For many years UK retailers have used vouchers to attract shoppers into their stores. Usually issued in newspapers and magazines, the colourful paper coupons can be cut out using scissors and entitle the owner to a discount for a particular product. But since the invention of digital discount codes and the rise of voucher sites in the UK, some have said that the days of the paper coupons may be numbered. Especially because every year more young shoppers, who are less likely to read the newspaper and more internet-savvy than previous generations, have stopped using paper coupons in favour of apps and websites. However, it appears that the voucher codes will still be around for a long time. Here is why.
Digital vouchers vs Paper vouchers
Despite their apparent convenience, digital coupons don’t provide an easy shopping experience. At least not to the level that paper coupons do. There are two main reasons why paper coupons are still more popular than digital codes among shoppers in the United Kingdom and Ireland:
- There is no centralized platform that gathers local coupons. Unlike the Sunday newspaper, online shoppers who want to get voucher codes when they buy a product online will have to research the web.
But even then, after searching all the results available online, they may not come up with a valid deal. This can be frustrating and may discourage customers from completing their purchase.
- Digital coupons can’t be used in a combination. Paper coupons can be combined pretty easily. For example, assuming you and your partner are Café Nero fans, you can use O2 Priority Moments app to get a free hot drink from 12 noon onwards every Tuesday. Combine that with Nero’s loyalty card which gives customers one free coffee for every nine bought – so the 10th coffee is on the house. In this way you get a treat for both of you without having spent a penny.
Combining deals in a virtual checkout is usually impossible. People who take couponing to the extreme will store every little deal they can find in their purses or wallets, and then produce them all at the same time at the till and will aim to combine them to ensure the best discount possible.
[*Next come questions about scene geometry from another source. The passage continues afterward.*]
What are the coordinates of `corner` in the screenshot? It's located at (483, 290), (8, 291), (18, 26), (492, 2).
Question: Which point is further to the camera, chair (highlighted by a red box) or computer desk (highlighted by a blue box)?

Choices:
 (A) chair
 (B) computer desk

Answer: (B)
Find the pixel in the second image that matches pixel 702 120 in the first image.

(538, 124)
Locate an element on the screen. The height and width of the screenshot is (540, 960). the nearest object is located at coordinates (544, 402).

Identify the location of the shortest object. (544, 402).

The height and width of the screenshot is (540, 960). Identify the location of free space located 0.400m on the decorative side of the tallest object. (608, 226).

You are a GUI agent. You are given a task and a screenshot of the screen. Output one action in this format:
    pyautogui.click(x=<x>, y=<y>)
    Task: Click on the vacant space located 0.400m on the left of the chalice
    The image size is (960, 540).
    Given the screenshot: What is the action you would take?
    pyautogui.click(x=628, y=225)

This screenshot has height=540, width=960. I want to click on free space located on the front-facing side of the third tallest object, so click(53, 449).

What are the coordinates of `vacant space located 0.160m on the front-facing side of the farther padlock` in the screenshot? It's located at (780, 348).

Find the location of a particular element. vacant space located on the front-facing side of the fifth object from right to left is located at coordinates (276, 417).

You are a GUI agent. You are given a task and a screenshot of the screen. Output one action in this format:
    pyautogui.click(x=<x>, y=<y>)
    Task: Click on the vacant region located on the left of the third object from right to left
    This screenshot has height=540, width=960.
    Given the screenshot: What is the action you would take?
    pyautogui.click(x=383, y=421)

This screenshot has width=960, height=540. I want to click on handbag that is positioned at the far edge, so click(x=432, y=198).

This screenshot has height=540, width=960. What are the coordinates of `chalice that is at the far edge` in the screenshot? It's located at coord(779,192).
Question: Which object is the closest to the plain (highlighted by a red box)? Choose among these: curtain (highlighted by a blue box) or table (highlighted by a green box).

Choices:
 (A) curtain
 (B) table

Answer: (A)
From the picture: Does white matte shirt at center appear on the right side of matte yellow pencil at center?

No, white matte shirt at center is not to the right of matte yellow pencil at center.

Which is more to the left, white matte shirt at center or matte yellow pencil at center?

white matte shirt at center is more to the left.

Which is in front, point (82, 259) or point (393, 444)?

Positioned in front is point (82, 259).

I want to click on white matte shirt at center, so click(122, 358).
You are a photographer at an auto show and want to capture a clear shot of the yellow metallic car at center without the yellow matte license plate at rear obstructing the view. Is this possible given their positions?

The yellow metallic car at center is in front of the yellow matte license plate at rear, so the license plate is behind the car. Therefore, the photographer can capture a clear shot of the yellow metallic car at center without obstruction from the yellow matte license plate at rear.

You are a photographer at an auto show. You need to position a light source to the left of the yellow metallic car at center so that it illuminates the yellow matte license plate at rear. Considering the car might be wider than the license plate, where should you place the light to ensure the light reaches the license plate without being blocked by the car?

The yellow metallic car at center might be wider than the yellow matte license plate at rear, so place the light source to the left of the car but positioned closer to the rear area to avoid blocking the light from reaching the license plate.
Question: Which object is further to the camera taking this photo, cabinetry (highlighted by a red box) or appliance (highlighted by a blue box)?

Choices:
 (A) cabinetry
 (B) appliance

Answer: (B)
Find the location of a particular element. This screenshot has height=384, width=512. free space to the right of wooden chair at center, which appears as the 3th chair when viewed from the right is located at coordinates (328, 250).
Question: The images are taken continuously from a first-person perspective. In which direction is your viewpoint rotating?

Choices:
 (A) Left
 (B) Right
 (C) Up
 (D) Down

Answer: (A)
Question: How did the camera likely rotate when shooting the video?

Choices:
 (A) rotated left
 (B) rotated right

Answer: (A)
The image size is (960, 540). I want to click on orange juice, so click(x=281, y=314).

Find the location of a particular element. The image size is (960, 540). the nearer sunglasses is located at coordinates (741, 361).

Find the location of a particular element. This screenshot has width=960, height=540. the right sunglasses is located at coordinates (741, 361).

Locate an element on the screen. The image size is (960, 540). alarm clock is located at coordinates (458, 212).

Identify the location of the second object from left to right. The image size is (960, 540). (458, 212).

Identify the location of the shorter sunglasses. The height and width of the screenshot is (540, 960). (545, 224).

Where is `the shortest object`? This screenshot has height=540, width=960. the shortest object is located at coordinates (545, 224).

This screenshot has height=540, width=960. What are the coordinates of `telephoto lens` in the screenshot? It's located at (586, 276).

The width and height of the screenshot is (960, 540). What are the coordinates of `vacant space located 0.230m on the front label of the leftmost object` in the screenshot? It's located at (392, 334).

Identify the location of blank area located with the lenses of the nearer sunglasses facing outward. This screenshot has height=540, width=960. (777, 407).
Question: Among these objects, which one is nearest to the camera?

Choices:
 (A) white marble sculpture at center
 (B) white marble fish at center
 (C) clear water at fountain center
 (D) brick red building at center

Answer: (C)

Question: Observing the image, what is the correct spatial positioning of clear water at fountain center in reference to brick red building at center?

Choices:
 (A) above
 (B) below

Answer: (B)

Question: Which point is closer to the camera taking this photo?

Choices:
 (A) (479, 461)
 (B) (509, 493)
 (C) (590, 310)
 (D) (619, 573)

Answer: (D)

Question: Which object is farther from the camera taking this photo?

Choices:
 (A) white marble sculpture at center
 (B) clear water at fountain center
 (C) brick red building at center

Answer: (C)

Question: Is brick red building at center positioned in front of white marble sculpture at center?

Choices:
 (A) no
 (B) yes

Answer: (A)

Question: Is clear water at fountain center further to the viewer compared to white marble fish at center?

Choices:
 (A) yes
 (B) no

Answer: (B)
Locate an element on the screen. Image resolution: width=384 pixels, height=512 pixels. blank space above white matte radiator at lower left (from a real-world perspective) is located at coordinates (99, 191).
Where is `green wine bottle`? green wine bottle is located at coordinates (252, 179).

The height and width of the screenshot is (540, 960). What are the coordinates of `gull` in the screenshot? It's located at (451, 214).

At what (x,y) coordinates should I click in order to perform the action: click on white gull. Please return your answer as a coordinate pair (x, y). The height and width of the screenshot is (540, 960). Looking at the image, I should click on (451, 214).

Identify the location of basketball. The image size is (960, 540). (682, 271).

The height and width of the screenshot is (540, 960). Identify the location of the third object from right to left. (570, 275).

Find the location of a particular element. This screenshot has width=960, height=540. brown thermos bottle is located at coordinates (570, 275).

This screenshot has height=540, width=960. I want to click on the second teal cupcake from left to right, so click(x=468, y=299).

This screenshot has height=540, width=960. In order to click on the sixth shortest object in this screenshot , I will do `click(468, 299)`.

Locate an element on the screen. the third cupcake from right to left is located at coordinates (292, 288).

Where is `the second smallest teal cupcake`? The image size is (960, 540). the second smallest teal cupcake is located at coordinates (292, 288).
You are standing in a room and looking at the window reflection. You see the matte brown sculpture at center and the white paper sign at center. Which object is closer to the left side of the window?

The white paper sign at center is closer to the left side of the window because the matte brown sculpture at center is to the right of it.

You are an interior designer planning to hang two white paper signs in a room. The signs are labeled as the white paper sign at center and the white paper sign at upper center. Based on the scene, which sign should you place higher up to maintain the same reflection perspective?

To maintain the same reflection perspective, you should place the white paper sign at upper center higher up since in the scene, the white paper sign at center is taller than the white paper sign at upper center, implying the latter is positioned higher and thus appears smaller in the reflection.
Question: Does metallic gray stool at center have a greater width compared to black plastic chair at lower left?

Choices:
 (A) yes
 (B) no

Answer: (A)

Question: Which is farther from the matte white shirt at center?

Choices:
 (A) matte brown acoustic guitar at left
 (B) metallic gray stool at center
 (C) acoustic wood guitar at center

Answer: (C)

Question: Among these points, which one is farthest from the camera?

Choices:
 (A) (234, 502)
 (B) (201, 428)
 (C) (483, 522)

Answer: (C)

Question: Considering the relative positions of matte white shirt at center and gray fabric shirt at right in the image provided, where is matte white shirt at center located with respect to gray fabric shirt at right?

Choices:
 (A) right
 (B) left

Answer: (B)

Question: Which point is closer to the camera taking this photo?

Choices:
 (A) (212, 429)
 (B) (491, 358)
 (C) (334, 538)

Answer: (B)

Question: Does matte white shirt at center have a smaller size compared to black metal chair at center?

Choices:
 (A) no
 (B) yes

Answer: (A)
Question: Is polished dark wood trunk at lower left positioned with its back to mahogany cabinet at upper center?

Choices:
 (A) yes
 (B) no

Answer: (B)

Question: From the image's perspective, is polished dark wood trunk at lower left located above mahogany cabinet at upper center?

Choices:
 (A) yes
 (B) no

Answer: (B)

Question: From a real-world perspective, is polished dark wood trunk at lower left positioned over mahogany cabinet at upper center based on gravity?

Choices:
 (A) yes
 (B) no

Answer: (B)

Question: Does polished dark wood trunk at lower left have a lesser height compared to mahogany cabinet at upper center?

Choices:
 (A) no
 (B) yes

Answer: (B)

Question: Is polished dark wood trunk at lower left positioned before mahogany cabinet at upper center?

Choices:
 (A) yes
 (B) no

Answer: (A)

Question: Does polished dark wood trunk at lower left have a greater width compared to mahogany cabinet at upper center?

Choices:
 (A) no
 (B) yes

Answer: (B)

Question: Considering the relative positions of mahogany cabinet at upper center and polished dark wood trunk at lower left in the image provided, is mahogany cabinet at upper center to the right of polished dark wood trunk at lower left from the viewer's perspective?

This is not the case online, where you can apply only one discount code.
Despite the revolutionary changes that the internet has brought to our lifestyle, paper coupons have escaped largely unaffected from the appearance of their digital equivalents. Newspapers and magazines of all sizes are still covered with vouchers in their pages. Even millennials, the most technologically savvy generation in history, prefer the old paper coupon over a digital voucher.
The reasoning behind this strange phenomenon, at least in the United Kingdom, is likely that paper coupons are simply easier to use. While Americans, Germans, and the French have grown accustomed to online shopping and digital savings, British people still feel more comfortable using paper coupons.